I have to ask if people actually believe the following points:
1) Higher (post-secondary) education teaches people to think critically.
2) Higher education broadens people's worldviews.
3) A degree proves that you finish what you start.
1) It can, but at the same time it's not a guarantee. Plenty of people come out of college with the same poor level of critical thinking as they went in with. I've seen it too many times.
2) No I don't. What broadens peoples word views isn't post-secondary education, it's the real word education you allow yourself to get. Most of what I learn about life and the world around me has come from allowing myself to accumulate a very diverse group of friends that covers many different religions, cultures, morals and values, carriers, etc. I have a friend who is in med school, I have a friend who spent 4 years on the street working as a prostitute.
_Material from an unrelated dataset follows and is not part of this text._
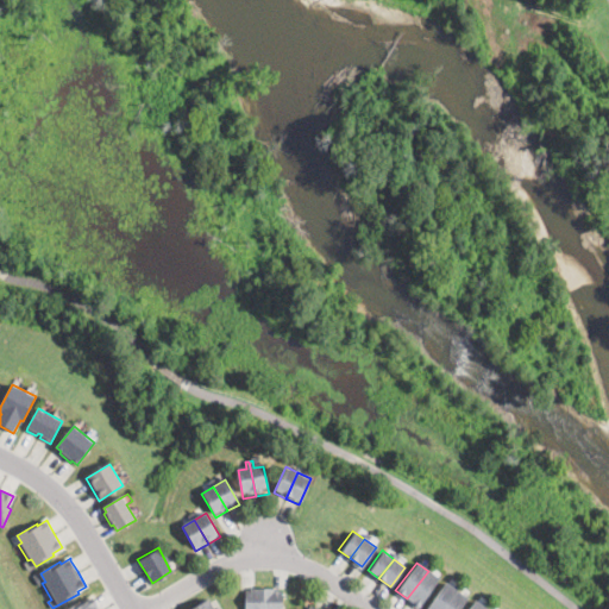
[(428,571),(407,598),(418,606),(439,578),(428,571)]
I have friends that are Catholic, friends that are Muslim, friends that are Athiest, friends that are "religiously and spiritually independent, etc. I have friends from literally all but one continent (guess which ). The rest of what I learned is from my own personal experience, outside of the synthetic "real world" provided by colleges and university. It takes more then a formal education to broaden your world view.
3) It depends on the person. For some it shows they finish what they start or they keep going despite the road blocks that crop up. One friend is in university finally finishing a degree despite financial, bureaucratic, and real life road blocks that cropped up because it's something she truly enjoys doing. For others, it merely shows an inability to take control of their own life. They are there because someone somewhere (usually parents) tell them they need to be there, whether they want to be or not. If I were a business owner, these are not the kind of people I would want working for me.
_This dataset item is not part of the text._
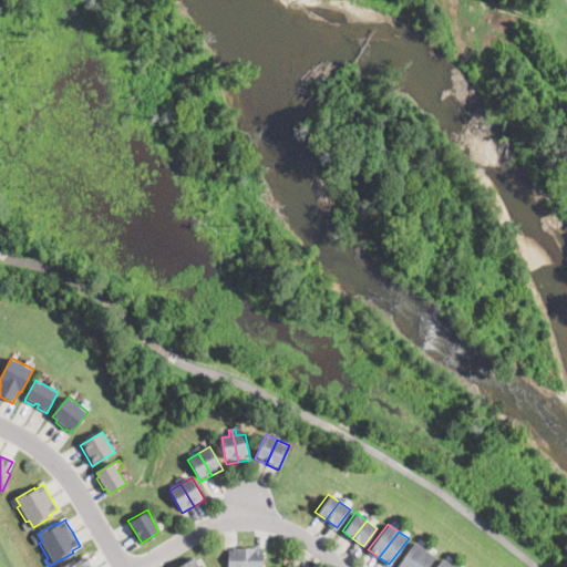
[(410,566),(424,549),(414,543),(394,566),(410,566)]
I have a BSc is Physics. I enjoyed getting my BSc in Physics and currently have a plan to extend it further. I'm occasionally questioning that though because I thoroughly enjoy the job that I have now (well have when parental leave runs out and go back to work). I'm a server at a restaurant. My last job, I was a server at a restaurant. When I started it was a temporary "until I get my degree" thing. When I lost my last job due to the restaurant closing, I actually found myself looking for other jobs in the same field not because I had the experience but because I missed it.
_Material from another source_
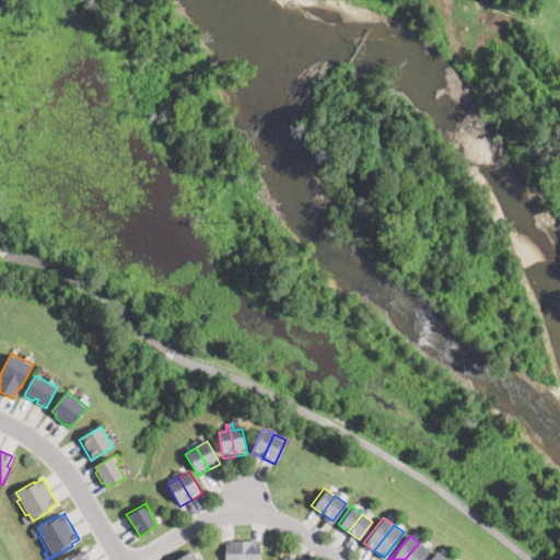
[(243,559),(225,559),(225,544),(228,544),(228,541),(243,541),(243,559)]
DH has a high school degree and that's it. He works in an art supply store and loves it, and makes a decent amount of money. Most of what he makes though is through contract art jobs he takes on. That is something he loves even more and does even better with it. He dreams of one day being able to live off of being an artist. He's a bit behind the times though, because we would in fact be able to survive off that income alone. I think part of him doesn't want to admit it because of how much he does enjoy the job at the store.
Finally, the highest paying job I ever had was the band I had in high school. Dh hired on as a drummer and was able to leave the job he had at the time that he hated and spend more time with DD just by playing gigs three or four times a week.
If it's what you want, then higher education is good thing. If it's not what you want, then it's not a good thing. If you aren't sure about what you want... Well the idea that you have to be young and free to get a degree is a complete lie. My program at school had a man in his 50's getting a degree because he finally figured out what he wanted to study in university.